В плену страстей - Страница 1
Джулия Джеймс
В плену страстей
Роман
Пролог
Неяркое осеннее солнце светило в кухонное окно квартиры Алексы в Ноттинг-Хилл[1]. Полированный столик был накрыт для завтрака на двоих. Простые, но изящные тарелки и чашки кремового фарфора и серебряные приборы Алекса тщательно подбирала по частям в антикварных магазинах. Стол украшала стеклянная ваза с броскими цветами, вкусно пахло свежемолотым кофе.
Но в воздухе повисло напряжение. Никакого предчувствия у нее не было. До сего момента настроение было прекрасное – от занятий любовью сразу после пробуждения она находилась в приятной истоме. Чувство глубокого удовлетворения обычно не покидало ее целый день, даже если вечером ей приходилось ложиться спать в одиночестве.

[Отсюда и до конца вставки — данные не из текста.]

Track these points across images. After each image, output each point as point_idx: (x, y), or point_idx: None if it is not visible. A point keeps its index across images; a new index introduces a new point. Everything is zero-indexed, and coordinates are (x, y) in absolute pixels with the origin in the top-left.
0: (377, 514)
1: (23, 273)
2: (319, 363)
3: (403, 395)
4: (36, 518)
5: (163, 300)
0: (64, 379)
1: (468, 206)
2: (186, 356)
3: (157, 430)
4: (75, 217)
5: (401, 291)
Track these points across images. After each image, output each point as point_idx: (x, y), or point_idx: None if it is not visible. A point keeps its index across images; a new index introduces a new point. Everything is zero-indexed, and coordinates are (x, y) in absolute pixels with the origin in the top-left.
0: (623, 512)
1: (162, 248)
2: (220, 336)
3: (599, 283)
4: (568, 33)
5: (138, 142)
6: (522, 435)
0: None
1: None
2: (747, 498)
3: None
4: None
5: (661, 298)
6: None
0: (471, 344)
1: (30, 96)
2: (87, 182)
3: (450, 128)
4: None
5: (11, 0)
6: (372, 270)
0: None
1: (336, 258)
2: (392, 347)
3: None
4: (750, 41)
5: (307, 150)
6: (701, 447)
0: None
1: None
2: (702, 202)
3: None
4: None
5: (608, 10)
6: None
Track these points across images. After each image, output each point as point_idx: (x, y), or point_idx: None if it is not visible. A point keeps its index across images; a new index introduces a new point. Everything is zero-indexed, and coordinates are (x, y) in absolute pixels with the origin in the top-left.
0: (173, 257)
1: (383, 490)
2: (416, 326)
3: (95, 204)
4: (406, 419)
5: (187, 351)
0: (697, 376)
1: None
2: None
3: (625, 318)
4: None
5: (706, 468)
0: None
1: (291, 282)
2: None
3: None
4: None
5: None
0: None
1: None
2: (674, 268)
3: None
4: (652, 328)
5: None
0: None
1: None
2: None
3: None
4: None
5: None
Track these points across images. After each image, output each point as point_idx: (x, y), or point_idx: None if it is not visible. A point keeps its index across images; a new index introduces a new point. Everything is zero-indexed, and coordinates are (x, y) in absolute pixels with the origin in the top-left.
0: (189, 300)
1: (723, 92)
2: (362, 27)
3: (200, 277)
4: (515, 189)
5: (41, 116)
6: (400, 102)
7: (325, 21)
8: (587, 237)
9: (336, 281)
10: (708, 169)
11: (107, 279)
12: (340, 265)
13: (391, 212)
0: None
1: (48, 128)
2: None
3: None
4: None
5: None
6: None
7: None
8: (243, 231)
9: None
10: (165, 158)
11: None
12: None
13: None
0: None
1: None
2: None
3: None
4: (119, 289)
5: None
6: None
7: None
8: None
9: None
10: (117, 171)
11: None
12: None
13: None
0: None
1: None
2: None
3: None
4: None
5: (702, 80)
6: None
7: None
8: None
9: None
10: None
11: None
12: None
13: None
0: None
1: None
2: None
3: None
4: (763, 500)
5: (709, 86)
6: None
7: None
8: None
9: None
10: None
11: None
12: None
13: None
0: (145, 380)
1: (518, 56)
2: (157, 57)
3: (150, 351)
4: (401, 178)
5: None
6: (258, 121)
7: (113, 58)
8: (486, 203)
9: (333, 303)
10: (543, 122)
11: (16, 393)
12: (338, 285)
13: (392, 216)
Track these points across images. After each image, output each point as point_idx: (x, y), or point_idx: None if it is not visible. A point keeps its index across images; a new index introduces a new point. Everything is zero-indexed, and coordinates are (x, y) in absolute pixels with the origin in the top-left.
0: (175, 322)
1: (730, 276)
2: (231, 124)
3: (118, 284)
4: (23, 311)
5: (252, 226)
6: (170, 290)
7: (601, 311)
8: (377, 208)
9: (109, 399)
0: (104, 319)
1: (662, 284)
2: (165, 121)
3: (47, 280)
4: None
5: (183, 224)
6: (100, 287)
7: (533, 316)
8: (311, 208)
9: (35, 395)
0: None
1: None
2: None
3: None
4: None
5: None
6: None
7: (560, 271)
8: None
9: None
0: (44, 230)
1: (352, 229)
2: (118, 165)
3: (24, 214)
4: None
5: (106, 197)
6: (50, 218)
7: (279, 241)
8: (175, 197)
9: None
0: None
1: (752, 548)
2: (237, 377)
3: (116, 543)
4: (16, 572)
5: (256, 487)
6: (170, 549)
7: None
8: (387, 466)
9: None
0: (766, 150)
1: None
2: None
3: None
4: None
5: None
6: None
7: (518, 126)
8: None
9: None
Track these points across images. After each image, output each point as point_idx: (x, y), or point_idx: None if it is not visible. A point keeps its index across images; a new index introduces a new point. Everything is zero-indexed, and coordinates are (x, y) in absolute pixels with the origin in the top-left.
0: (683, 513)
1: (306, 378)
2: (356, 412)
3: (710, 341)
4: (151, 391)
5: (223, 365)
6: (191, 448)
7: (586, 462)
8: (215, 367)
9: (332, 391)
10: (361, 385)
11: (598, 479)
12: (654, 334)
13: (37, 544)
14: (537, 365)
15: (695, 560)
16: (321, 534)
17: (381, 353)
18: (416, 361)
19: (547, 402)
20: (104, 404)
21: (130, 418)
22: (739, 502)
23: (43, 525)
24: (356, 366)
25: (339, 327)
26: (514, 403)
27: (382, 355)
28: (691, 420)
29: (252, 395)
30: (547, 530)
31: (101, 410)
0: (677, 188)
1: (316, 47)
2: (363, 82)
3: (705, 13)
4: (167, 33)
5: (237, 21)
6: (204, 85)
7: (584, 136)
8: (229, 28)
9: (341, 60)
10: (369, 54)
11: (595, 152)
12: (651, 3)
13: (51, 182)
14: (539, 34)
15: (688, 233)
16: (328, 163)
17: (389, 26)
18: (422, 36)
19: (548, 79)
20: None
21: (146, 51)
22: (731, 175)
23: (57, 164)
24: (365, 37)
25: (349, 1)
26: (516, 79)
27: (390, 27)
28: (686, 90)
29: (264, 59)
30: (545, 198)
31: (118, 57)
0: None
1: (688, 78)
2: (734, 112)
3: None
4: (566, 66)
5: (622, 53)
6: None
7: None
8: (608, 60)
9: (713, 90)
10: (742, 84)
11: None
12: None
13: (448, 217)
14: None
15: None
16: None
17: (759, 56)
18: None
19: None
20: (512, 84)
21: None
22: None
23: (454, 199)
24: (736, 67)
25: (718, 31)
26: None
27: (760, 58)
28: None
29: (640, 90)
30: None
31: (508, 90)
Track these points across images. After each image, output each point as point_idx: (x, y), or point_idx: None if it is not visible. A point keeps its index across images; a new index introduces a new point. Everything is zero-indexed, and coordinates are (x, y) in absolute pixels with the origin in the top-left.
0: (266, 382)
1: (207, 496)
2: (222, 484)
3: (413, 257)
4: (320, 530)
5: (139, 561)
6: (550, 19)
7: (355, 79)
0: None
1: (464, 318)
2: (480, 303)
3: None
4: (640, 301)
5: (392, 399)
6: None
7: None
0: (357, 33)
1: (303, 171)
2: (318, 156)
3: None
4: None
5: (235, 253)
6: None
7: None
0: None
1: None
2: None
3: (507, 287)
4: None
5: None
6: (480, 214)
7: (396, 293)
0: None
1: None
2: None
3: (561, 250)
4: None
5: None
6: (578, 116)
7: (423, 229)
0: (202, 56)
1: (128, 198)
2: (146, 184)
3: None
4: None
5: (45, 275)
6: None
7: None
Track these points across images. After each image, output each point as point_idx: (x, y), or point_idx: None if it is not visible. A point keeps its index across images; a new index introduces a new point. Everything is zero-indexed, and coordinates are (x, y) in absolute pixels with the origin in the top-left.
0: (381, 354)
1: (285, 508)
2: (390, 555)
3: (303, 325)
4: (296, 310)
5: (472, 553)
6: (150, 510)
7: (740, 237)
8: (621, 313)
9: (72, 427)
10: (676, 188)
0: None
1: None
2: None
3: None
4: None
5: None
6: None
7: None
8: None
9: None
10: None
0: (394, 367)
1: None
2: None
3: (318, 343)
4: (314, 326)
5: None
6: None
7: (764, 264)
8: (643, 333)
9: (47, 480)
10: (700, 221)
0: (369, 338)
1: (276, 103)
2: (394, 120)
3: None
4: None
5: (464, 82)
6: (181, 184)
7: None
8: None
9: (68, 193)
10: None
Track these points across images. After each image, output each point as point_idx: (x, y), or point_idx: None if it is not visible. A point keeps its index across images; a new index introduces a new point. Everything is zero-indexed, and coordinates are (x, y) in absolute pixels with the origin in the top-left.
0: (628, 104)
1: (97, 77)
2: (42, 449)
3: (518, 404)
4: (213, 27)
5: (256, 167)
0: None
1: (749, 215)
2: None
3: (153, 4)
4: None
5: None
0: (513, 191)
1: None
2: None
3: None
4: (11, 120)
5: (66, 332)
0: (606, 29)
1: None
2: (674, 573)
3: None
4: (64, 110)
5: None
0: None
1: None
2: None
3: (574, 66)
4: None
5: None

Но она успела к этому привыкнуть. Привыкла после ночи, наполненной чувственными наслаждениями, о существовании которых она раньше и не подозревала, но вскоре свыклась с этими плотскими радостями, – может последовать полное воздержание.
Алекса стояла у стола с кофейником в руке, в бледно-зеленом шелковом пеньюаре, одетом на голое тело. Длинные, еще не причесанные после сна волнистые волосы спускались на спину. Она прерывисто выдохнула, вспоминая то ощущение чуда, которое поглотило ее словно цунами.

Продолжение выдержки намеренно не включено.